Generational insecurity locks horns with machismo in this hybrid collection of personal journalism and first-person profiles.
Believer and n+1 essayist Russell is a type of millennial George Plimpton: the nerd conquering his fears by plunging into the unknown. “I have come to fetishize opaque brutes,” writes the author, who proceeds to meet some cautionary examples. He visited the annual Gathering of the Juggalos, the subculture of Insane Clown Posse fans—people who “weren’t born into the respectable middle class and didn’t see a path that led there, so they said fuck it.” Russell spent an even scarier amount of time with Tim Friede, who regularly gets bitten by poisonous snakes as he pursues his long-term goal of developing a “Swiss-army immune system.” Another superhuman, hockey legend John Brophy, explained to Russell how he spent a lifetime cracking heads on the ice without losing his own in the process. The author also took a class in gory special effects makeup with Hollywood’s “Sultan of Splatter” Tom Savini.
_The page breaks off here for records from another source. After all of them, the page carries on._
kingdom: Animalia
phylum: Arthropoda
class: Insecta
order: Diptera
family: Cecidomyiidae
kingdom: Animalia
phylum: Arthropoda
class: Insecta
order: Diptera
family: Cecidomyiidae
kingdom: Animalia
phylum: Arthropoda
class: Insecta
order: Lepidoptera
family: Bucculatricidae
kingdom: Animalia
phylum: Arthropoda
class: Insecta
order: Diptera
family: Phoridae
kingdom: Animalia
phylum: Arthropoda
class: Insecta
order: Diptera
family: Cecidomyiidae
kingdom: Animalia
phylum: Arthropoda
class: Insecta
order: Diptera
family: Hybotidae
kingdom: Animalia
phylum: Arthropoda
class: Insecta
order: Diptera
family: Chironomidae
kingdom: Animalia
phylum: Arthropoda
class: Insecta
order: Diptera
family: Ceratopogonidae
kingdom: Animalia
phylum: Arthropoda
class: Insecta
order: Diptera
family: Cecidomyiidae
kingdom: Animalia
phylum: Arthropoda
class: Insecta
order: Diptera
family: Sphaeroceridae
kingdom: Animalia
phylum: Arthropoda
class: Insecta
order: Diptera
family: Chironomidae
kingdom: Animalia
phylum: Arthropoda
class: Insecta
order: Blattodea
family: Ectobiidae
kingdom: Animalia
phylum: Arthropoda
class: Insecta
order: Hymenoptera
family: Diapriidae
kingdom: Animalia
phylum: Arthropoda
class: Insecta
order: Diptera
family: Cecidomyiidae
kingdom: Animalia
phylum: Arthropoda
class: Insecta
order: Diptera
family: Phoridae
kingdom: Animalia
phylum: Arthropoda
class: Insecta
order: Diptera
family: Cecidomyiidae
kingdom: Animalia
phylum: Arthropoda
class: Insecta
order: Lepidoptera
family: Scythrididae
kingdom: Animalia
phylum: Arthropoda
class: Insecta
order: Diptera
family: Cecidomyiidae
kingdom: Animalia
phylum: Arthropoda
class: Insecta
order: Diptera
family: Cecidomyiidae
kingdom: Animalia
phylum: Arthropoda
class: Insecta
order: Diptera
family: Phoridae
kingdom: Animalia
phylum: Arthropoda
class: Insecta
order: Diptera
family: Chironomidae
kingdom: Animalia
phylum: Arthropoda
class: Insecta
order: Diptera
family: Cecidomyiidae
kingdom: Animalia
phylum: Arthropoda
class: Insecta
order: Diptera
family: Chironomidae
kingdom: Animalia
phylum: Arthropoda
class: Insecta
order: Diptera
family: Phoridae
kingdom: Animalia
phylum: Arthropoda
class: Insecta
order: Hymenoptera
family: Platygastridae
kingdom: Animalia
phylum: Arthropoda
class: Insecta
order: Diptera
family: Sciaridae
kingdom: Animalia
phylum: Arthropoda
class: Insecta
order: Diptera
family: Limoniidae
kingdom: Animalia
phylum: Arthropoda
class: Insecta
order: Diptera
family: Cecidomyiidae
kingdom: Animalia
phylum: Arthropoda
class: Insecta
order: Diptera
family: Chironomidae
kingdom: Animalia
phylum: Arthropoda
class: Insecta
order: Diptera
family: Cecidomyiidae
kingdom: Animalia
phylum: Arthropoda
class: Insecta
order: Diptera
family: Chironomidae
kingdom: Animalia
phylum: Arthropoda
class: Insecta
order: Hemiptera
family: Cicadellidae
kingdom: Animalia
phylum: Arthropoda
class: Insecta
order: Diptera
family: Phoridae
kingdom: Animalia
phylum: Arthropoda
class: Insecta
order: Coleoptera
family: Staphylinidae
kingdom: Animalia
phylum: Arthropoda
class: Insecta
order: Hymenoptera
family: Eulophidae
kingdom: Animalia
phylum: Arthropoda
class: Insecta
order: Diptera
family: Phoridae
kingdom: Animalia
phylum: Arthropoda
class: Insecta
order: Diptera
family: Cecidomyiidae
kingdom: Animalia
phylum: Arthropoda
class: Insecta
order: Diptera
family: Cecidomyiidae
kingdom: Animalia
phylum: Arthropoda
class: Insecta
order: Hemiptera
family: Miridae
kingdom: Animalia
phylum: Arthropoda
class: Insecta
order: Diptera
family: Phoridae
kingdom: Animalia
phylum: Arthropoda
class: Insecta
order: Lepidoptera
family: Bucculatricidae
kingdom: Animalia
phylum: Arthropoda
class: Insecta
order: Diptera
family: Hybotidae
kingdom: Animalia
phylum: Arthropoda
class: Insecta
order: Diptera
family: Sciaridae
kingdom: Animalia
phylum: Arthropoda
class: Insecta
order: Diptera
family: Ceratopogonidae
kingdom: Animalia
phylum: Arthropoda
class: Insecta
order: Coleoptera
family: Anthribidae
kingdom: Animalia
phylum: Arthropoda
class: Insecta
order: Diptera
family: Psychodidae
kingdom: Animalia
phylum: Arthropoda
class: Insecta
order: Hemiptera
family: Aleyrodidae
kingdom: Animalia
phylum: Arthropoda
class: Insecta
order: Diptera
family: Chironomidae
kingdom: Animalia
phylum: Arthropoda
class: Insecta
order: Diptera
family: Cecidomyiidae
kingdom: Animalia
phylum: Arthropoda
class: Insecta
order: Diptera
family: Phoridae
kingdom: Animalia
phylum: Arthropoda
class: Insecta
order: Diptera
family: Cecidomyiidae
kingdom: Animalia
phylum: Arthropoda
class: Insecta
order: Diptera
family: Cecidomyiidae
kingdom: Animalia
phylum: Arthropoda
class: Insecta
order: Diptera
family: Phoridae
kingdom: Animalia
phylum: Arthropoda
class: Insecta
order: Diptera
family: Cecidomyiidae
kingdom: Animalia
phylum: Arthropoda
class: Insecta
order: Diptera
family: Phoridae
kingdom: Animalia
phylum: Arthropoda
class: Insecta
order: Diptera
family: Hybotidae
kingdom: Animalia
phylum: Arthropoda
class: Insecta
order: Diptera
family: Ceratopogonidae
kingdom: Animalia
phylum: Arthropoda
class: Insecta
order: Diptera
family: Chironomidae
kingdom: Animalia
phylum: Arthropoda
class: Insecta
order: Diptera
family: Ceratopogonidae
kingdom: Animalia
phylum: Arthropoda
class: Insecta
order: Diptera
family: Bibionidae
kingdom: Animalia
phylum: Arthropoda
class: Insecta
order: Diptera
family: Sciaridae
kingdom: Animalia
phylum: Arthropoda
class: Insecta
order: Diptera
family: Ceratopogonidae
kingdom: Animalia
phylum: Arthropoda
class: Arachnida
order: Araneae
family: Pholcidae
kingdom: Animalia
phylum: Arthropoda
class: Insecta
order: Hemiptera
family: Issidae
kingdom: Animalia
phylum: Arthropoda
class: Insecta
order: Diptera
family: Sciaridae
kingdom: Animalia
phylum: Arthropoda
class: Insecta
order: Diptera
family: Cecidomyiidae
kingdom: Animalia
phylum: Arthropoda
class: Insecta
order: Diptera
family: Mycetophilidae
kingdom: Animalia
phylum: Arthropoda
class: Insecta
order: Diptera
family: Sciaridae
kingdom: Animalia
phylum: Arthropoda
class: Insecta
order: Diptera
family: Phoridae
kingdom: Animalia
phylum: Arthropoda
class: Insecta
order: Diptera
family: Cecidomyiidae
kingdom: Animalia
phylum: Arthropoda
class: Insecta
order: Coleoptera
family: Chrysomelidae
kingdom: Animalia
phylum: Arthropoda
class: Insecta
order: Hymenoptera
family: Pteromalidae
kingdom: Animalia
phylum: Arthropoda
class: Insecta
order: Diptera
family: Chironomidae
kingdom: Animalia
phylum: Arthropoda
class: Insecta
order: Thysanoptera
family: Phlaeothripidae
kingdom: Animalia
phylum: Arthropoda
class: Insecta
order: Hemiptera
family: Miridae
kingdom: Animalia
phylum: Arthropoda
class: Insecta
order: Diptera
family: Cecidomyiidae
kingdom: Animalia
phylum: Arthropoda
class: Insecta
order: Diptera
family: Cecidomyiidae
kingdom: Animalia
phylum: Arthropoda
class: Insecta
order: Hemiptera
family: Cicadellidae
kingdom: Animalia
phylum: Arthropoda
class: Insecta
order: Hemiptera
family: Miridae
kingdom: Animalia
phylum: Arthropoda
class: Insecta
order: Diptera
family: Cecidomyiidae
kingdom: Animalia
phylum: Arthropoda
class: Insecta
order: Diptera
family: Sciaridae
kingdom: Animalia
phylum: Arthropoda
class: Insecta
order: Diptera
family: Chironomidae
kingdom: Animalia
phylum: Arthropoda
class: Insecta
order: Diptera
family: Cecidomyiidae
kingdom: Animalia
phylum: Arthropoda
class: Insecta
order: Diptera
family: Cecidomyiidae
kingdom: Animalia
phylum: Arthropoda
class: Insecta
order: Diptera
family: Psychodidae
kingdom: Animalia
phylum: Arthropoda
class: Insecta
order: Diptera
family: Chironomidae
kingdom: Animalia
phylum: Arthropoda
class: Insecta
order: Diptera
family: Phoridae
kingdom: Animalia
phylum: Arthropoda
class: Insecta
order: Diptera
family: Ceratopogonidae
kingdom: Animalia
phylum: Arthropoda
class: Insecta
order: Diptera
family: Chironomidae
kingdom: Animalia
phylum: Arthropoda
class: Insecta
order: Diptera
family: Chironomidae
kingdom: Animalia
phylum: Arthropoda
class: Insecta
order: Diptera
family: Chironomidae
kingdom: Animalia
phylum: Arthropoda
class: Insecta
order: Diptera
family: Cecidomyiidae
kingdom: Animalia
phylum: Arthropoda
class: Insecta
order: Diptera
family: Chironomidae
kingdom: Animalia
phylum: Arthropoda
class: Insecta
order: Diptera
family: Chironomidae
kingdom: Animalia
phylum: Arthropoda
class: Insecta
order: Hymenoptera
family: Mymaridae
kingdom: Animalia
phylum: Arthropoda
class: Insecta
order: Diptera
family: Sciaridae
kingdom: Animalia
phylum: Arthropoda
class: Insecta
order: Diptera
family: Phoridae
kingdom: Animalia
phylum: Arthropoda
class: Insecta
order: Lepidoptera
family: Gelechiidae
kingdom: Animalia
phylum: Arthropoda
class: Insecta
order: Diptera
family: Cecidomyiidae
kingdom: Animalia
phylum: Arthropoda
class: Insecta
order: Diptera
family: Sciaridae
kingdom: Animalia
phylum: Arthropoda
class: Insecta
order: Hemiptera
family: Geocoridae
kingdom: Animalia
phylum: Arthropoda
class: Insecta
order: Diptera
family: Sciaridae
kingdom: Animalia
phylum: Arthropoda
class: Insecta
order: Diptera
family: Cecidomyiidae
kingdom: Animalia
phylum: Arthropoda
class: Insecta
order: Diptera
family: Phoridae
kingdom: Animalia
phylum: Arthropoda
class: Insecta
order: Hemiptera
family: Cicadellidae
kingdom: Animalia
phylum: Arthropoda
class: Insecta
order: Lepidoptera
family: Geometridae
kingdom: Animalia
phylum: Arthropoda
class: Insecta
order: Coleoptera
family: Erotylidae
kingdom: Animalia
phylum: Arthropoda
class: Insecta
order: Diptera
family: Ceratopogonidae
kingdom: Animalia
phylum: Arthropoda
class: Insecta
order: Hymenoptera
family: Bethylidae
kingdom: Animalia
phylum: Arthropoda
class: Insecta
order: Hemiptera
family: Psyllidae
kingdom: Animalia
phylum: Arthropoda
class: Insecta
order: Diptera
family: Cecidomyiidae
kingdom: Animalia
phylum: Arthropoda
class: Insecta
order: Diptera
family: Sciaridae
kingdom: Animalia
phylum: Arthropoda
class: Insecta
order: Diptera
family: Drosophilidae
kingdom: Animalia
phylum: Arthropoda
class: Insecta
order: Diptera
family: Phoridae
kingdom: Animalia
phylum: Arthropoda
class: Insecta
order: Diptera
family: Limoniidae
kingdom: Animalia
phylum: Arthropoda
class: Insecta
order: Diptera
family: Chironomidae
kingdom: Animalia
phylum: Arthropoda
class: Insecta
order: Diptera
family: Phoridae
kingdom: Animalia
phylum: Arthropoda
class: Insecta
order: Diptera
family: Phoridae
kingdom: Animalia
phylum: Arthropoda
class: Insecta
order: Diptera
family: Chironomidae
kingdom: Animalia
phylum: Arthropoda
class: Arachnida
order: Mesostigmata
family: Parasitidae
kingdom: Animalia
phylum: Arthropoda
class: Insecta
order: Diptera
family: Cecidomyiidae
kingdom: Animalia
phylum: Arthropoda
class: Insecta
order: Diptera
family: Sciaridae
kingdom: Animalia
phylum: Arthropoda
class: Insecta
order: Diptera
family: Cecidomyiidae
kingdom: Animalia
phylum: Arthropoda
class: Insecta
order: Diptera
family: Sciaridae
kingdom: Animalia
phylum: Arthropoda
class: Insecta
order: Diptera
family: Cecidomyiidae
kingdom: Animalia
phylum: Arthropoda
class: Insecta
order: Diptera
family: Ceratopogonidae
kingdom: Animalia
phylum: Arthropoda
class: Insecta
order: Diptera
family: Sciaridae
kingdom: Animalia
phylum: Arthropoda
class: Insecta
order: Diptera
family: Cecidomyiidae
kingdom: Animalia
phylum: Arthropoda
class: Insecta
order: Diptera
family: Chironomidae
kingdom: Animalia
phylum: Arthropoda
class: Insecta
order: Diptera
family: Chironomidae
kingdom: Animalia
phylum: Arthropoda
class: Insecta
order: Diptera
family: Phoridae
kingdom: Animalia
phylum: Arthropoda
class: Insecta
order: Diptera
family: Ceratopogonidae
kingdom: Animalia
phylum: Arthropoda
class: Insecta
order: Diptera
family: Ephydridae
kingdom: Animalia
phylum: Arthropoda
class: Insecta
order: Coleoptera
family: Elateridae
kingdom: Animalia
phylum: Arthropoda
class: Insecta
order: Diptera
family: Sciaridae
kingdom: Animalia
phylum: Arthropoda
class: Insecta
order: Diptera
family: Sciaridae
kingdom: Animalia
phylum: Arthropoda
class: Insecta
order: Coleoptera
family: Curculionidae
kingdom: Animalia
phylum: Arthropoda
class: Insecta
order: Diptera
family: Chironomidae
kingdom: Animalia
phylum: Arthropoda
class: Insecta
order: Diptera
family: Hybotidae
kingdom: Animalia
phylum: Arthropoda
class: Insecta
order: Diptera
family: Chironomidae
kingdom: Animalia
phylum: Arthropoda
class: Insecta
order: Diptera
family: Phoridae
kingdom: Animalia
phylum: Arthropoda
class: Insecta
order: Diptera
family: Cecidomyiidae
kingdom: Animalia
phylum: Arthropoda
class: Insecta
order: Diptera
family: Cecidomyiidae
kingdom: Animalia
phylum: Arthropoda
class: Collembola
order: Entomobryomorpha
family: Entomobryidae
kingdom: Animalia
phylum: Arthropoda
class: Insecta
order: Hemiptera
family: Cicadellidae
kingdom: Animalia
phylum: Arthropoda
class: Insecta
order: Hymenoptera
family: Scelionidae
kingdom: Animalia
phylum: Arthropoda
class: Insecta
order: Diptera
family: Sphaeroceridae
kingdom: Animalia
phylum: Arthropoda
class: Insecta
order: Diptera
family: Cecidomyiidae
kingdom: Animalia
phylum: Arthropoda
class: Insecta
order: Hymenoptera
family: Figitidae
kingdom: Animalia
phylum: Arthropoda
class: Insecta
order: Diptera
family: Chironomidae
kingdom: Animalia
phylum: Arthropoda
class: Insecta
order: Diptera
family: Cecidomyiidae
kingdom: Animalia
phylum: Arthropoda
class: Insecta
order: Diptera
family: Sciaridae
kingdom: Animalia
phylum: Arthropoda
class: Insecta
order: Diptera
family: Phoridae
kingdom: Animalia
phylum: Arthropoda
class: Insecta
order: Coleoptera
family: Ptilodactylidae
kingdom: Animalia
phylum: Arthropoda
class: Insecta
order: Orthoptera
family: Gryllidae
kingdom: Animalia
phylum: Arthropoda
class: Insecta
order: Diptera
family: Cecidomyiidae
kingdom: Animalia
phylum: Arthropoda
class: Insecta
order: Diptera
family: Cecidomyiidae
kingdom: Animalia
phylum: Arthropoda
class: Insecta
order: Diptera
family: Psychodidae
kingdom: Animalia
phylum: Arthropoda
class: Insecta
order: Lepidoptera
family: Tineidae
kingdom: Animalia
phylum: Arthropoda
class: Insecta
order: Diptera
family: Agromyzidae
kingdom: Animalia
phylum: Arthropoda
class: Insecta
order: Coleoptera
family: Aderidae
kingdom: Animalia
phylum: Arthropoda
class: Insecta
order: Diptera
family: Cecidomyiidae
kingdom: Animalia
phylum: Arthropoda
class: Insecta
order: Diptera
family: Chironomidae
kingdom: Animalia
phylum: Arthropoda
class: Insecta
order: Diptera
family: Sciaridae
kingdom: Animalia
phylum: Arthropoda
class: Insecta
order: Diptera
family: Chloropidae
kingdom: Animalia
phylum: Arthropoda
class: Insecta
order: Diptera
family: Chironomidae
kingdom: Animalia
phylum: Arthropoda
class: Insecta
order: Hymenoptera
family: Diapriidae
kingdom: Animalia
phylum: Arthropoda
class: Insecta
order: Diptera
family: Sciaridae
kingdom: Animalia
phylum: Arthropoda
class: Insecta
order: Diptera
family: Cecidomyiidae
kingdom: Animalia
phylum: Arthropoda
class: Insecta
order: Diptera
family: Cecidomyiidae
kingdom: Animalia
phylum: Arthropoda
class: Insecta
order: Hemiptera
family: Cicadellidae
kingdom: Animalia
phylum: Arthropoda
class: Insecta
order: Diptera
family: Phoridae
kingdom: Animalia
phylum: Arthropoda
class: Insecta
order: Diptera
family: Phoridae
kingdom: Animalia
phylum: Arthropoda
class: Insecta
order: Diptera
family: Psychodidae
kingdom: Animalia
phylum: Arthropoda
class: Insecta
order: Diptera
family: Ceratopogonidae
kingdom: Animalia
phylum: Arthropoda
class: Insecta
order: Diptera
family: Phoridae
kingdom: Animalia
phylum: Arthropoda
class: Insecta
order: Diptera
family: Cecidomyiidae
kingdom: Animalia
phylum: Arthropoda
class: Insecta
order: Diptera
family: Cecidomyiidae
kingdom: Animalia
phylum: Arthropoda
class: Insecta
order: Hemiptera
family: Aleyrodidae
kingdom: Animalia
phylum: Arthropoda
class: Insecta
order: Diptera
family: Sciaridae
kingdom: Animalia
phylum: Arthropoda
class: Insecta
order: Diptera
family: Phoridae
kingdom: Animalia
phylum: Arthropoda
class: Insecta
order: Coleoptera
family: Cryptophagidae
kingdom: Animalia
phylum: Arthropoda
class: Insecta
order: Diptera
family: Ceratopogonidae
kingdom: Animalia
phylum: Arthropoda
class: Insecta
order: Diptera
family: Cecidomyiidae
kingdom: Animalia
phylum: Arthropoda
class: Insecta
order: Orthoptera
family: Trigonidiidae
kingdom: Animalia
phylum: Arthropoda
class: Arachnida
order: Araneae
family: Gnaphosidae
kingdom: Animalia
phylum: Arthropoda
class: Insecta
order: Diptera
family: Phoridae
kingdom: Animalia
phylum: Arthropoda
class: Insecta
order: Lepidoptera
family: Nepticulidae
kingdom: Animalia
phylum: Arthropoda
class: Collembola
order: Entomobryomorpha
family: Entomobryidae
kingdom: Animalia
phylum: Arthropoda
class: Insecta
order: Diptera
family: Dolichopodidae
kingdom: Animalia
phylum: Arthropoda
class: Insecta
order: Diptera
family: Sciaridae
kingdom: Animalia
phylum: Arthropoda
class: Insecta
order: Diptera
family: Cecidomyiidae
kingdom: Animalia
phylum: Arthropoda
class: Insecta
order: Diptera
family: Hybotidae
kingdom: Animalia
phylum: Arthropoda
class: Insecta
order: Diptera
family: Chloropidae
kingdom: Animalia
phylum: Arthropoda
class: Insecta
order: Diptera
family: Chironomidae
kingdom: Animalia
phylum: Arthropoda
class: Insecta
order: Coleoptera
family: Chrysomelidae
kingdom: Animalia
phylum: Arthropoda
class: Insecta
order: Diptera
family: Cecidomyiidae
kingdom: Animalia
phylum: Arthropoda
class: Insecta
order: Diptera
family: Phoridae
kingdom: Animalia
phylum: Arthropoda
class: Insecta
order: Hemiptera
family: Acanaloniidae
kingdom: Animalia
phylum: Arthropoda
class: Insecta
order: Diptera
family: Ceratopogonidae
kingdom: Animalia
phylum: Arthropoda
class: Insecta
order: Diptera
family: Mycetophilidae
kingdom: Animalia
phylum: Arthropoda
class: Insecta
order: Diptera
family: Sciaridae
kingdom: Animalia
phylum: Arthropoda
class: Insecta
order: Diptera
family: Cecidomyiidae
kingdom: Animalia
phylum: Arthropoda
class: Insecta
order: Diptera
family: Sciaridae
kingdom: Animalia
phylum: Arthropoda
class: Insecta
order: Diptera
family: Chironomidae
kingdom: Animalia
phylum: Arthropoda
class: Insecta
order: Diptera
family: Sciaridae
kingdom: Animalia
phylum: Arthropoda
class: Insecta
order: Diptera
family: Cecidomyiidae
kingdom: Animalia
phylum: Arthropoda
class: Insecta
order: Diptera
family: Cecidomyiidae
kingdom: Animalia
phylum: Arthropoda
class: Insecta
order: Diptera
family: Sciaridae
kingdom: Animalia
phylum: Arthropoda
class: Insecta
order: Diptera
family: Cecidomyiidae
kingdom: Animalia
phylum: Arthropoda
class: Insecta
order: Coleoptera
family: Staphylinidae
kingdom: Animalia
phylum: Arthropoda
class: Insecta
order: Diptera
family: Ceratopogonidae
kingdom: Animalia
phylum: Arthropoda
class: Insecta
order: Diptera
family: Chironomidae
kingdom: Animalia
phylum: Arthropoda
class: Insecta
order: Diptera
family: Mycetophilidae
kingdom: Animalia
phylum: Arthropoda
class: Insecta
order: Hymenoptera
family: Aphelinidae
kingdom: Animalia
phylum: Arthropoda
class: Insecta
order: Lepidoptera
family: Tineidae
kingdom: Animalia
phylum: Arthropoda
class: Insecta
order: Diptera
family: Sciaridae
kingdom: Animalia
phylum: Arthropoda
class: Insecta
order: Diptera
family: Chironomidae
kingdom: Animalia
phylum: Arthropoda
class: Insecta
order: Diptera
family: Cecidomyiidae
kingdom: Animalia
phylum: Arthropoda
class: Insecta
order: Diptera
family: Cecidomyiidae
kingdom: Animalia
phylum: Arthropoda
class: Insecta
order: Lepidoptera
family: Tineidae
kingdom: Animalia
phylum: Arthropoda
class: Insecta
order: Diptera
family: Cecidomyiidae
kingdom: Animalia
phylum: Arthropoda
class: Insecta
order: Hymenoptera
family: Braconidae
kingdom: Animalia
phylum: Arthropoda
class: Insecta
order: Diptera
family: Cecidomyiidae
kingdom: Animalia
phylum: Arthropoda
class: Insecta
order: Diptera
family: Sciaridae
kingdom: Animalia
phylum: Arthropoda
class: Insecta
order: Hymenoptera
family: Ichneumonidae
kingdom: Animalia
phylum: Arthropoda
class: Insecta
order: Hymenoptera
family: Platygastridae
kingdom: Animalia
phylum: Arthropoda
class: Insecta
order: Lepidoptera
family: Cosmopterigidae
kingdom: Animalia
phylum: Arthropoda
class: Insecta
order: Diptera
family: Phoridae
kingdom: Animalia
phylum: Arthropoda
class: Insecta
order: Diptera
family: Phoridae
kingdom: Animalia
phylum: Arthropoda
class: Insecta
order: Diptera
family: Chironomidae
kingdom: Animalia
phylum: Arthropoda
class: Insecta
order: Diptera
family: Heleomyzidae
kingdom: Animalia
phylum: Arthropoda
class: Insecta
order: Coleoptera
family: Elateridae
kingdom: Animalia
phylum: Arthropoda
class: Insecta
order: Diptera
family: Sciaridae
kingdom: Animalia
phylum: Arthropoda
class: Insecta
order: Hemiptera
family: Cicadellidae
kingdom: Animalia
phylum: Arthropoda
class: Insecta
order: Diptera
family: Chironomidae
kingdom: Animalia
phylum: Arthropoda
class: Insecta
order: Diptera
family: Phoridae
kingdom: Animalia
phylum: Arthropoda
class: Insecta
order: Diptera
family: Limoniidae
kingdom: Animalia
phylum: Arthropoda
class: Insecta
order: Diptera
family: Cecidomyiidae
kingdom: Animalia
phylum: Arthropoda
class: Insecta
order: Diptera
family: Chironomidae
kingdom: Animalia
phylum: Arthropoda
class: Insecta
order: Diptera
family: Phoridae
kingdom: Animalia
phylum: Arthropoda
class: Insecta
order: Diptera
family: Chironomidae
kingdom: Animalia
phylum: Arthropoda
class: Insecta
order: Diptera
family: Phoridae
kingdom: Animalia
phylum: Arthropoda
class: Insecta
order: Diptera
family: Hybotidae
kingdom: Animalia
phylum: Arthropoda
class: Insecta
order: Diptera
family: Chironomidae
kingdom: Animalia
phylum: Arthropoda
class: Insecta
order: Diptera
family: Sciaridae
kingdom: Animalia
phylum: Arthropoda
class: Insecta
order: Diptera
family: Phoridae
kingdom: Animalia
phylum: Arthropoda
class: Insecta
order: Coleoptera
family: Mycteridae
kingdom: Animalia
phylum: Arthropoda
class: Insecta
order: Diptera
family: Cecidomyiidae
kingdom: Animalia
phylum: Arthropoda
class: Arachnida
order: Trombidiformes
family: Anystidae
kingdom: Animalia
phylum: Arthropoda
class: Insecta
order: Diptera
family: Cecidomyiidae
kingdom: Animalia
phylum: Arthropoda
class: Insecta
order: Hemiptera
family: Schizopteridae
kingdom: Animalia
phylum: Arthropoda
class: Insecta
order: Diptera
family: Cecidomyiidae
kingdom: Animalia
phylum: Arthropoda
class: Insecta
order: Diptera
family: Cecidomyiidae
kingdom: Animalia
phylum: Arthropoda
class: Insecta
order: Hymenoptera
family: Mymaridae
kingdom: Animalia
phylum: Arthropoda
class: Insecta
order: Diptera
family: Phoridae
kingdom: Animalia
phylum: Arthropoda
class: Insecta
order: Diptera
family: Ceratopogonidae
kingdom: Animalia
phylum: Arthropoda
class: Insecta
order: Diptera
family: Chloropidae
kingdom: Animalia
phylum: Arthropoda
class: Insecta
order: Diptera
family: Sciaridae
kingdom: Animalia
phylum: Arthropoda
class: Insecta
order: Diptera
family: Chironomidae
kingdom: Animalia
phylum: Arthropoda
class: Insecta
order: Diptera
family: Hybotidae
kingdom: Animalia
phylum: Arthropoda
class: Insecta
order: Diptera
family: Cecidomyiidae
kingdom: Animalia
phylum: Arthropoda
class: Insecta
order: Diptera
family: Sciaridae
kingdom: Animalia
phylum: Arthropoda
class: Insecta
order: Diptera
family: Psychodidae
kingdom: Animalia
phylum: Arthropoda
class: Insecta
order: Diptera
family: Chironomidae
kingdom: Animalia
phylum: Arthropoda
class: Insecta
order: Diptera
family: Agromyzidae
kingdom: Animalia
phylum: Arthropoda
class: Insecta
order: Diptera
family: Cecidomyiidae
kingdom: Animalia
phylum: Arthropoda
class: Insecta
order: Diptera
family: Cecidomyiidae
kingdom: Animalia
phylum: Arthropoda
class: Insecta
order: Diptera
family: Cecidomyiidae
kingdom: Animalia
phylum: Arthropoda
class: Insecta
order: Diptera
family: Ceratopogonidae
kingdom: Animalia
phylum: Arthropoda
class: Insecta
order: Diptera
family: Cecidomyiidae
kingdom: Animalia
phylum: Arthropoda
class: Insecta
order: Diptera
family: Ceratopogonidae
On a remote Australian isle, he met a former marketing executive–turned–modern-day Robinson Crusoe. In between these and other essays, Russell weaves together his own story, focused mainly on growing up with his loudmouth Vietnam vet father, who was constantly trying to beef up the kid’s testosterone (“He thought it was important that I should greet Death as part of my morning routine”). Russell is an observant, skillful and funny writer who draws out the essence of each person he meets, but the framing device—in which each story becomes another chapter in his own process of self-realization—becomes a wearying shtick. Russell himself, staggering between ironic detachment and overt pathos, ultimately becomes a grating witness to his own life.
An ambitious but patchy debut, better in parts than as a whole.